DirectShow + CUDA real-time video streaming

I have developed real-time video streaming system with h264/SVC using serial programming, this system supports 640x480 at 30fps as the highest enhancement layer. Now I want to upgrade this system to support 1920x1080 at 30fps as the highest enhancement layer. I am currently working with cuda to achieve this, but having some issues, but let me elaborate the steps involved in my work a little bit more so we can both have a clear understanding.


1 - Video capturing using DirectShow at any desired resolution
2 - Using SampleGrabber call back function BufferCB( double time, unsigned char* pBuffer, long BufferLen ) to grabbed samples. This function automatically updates the pBuffer with every available data captured by the device and BufferLen updates with size of buffer as well.

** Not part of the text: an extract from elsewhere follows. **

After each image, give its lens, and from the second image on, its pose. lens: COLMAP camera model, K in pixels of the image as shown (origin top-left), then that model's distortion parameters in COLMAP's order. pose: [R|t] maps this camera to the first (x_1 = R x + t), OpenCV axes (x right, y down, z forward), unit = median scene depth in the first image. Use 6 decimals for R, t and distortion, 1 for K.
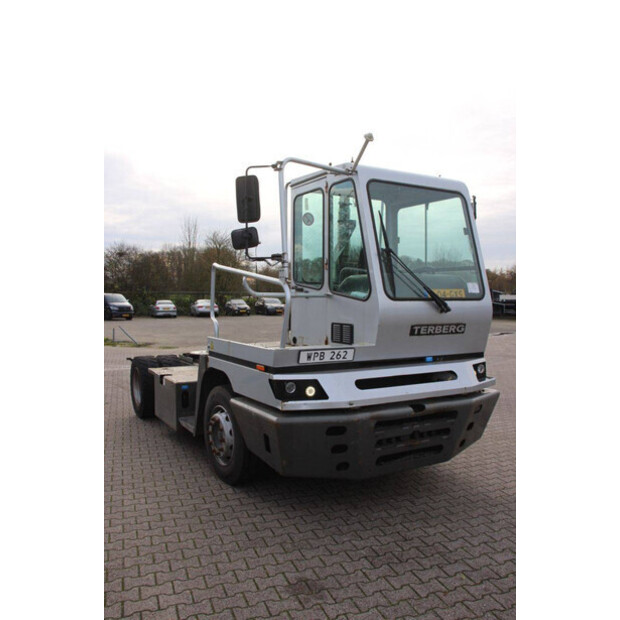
lens RADIAL K [[534.7, 0, 298.9], [0, 534.7, 313.2], [0, 0, 1]] dist [-0.110159, 0.067345]
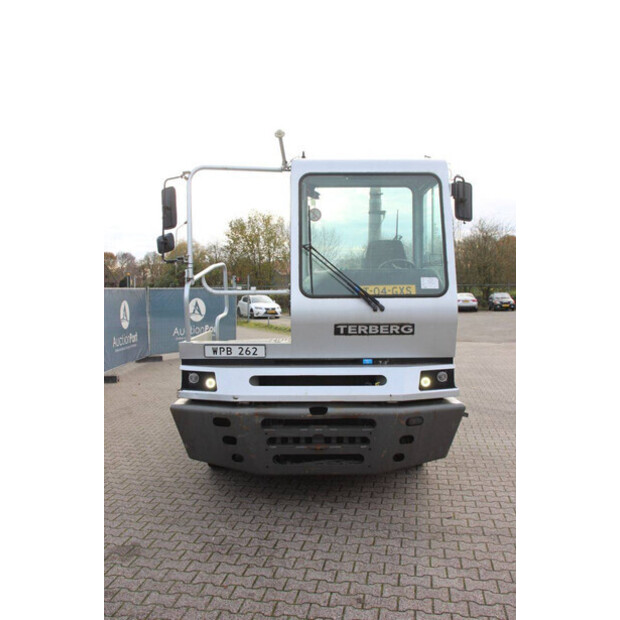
lens RADIAL K [[566.6, 0, 305.0], [0, 566.6, 310.2], [0, 0, 1]] dist [-0.081527, 0.000000]
pose [[0.871611, 0.011017, -0.490075, 0.689921], [-0.008185, 0.999935, 0.007921, -0.010035], [0.490131, -0.002893, 0.871644, 0.097492]]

3 - Converts the RGB data in pBuffer to YUV
4 - Downsample the YUV frames to a number of layers for spatial scalability.
5 - Encode the downsampled YUV frames and stream using rtsp.

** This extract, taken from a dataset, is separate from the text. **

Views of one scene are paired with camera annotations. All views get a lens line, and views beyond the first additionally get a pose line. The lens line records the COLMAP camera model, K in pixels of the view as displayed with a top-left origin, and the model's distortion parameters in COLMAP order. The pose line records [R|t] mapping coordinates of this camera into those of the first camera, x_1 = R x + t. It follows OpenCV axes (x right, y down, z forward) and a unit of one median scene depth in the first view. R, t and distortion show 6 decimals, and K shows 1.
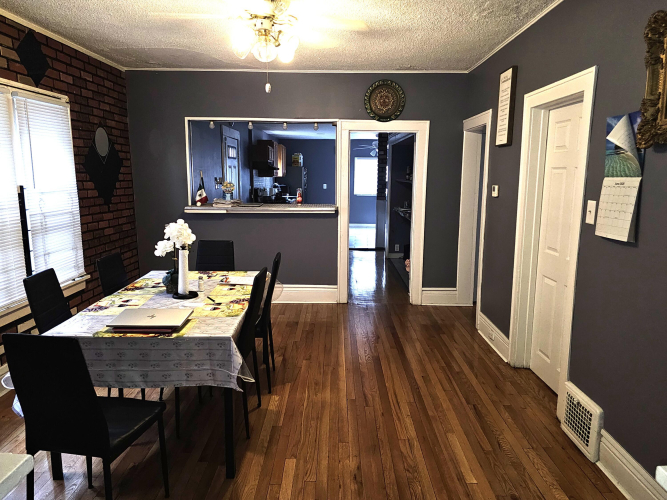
lens RADIAL K [[464.2, 0, 333.5], [0, 464.2, 250.0], [0, 0, 1]] dist [0.031107, -0.037918]
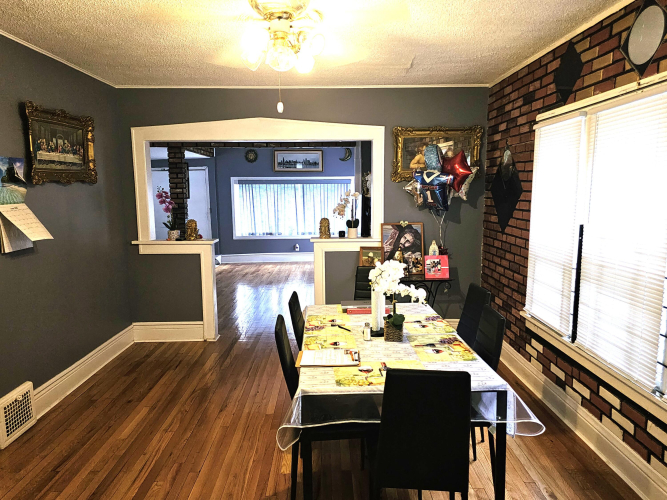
lens RADIAL K [[464.2, 0, 333.5], [0, 464.2, 250.0], [0, 0, 1]] dist [0.031107, -0.037918]
pose [[-0.999790, -0.001430, -0.020428, -0.223063], [-0.007405, 0.955305, 0.295528, -0.356515], [0.019092, 0.295617, -0.955116, 1.939950]]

So far, converted the colorspace convertion to cuda which reduces the processing time from 15ms to 7ms and that includes memory copy of the host data in pBuffer to device memory. I want to further reduce the processing time either by breaking my host data to multiple-streams and to process data cocurrently or by using pinned memory (zero-copy memory). I really don’t know how to do it because the host buffer memory that contained the data to process has been allocated by the ISampleGrabberCB in-build function which I think is not possible to change it. I want to know if there is any way change the system allocated memory to behave as if its allocated using cudaHostAlloc() so that I can use multiple-streams to process data cocurrently or pinned memory (zero-copy memory).